MONDAY, Feb. 6 (HealthDay News) -- Adding more fuel to the controversial topic of children and spanking, two Canadian child development experts have published a new analysis that warns that physical punishment poses serious risks to a child's long-term development.
In the paper, published online Feb. 6 in CMAJ, the Canadian Medical Association Journal, the authors analyzed two decades of research and concluded that "virtually without exception, these studies found that physical punishment was associated with higher levels of aggression against parents, siblings, peers and spouses."
While studies show that spanking has declined in the United States since the 1970s, many parents still believe it's an acceptable form of punishment. A 2010 University of North Carolina study revealed that nearly 80 percent of preschool children in the United States are spanked.
"Our paper is a prompt to medical professionals to apply the compelling findings of research on physical punishment in their guidance of parents," said co-author Joan Durrant, a child clinical psychologist and professor of family social sciences at the University of Manitoba in Winnipeg.

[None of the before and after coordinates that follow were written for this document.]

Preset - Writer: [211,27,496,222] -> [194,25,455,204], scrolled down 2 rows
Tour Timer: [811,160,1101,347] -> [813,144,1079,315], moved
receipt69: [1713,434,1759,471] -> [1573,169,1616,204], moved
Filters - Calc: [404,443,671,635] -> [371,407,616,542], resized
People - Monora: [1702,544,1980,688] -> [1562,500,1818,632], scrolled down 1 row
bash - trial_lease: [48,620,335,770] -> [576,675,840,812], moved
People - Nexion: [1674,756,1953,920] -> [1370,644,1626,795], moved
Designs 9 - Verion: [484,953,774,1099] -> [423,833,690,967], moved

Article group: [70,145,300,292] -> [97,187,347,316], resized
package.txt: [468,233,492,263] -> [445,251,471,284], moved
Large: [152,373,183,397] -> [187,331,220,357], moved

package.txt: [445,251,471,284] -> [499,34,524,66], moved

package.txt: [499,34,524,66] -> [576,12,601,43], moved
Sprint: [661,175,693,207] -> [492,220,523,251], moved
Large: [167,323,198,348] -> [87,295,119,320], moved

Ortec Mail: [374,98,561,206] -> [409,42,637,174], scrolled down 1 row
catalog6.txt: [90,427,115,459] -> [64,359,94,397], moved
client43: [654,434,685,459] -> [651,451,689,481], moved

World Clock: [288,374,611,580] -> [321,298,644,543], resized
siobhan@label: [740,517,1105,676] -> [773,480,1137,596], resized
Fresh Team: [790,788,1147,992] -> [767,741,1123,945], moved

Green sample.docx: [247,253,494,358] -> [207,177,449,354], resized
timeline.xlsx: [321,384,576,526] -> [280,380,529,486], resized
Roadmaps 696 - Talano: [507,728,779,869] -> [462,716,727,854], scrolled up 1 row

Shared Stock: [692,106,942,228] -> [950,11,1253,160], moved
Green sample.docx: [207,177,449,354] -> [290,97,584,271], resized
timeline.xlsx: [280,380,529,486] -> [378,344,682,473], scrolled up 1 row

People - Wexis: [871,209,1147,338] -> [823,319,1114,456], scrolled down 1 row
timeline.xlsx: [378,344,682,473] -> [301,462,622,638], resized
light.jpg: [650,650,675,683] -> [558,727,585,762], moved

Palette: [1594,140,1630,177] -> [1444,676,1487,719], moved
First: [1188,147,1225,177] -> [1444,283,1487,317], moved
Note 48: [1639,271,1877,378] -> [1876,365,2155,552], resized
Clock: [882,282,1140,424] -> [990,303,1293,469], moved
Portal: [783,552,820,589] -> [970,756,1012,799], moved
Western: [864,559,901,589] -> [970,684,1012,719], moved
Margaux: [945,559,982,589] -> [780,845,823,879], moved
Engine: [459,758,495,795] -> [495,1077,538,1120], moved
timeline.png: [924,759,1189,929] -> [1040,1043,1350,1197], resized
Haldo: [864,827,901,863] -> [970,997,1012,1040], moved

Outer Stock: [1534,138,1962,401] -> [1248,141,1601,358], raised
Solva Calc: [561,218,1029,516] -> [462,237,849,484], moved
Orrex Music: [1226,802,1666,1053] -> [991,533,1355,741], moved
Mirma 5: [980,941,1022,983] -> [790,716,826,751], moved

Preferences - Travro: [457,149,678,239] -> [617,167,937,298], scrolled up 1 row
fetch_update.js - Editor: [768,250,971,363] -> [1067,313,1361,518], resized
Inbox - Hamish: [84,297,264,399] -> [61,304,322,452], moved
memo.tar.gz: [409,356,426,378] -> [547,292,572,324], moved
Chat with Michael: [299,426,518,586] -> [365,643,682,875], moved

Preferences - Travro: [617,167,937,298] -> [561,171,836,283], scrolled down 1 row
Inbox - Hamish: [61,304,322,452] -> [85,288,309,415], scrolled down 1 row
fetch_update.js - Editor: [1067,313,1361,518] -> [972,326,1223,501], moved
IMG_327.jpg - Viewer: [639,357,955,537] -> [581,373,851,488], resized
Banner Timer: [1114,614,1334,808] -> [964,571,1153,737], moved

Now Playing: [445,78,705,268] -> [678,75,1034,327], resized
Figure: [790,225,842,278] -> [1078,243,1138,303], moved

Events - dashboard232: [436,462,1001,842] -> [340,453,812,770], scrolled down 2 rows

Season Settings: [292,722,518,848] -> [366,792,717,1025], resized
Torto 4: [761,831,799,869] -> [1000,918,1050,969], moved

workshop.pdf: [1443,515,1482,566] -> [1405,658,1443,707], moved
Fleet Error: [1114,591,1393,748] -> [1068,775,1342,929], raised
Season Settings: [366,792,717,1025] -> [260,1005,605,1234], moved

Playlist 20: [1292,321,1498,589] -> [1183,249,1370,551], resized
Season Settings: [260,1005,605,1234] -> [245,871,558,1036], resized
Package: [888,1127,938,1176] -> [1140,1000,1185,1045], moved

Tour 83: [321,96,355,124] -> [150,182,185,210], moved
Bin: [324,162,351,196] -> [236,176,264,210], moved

In addition to the substantial evidence that children who are spanked are more aggressive, the authors note that physical punishment is linked to various mental health problems, including anxiety, depression, and drug and alcohol abuse. What's more, recent neuroimaging studies have shown that physical punishment may alter parts of the brain that are linked to performance on IQ tests and increase vulnerability to drug or alcohol dependence, they write.
Many parents are skeptical of published findings on spanking, and question whether the aggressive behavior prompts the spanking, rather than the other way around. But the paper's co-author says researchers have been able to tease this relationship apart.